▶ _Brief_:
Below are the records; give the number of their lines that contain the word "core" and nothing more.

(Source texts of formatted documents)
= = = = =

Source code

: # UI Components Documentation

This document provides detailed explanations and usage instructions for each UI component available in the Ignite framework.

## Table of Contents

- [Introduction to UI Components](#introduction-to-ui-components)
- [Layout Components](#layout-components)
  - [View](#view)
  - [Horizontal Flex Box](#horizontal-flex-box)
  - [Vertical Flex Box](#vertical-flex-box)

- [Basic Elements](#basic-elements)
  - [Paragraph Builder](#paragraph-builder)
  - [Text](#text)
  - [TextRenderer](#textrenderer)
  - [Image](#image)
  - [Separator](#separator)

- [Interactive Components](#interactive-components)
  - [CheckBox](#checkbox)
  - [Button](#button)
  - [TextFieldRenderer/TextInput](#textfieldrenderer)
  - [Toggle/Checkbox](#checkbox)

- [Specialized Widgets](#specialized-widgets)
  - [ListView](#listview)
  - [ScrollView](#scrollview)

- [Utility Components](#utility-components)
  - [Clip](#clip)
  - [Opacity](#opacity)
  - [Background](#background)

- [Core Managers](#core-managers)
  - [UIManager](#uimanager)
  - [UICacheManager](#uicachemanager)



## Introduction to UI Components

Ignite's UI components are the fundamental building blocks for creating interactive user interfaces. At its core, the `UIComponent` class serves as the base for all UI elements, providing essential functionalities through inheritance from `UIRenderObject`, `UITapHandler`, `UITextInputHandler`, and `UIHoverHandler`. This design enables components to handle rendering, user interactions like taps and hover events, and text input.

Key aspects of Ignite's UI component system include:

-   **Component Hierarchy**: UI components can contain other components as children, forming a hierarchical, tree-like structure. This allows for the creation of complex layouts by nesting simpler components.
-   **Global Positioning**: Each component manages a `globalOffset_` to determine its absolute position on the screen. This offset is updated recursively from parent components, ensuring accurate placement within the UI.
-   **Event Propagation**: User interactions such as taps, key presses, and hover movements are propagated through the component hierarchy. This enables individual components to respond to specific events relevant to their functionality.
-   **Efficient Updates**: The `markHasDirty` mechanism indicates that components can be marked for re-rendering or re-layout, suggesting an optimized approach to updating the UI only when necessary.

= = = = =

▶ _Written solution_:
2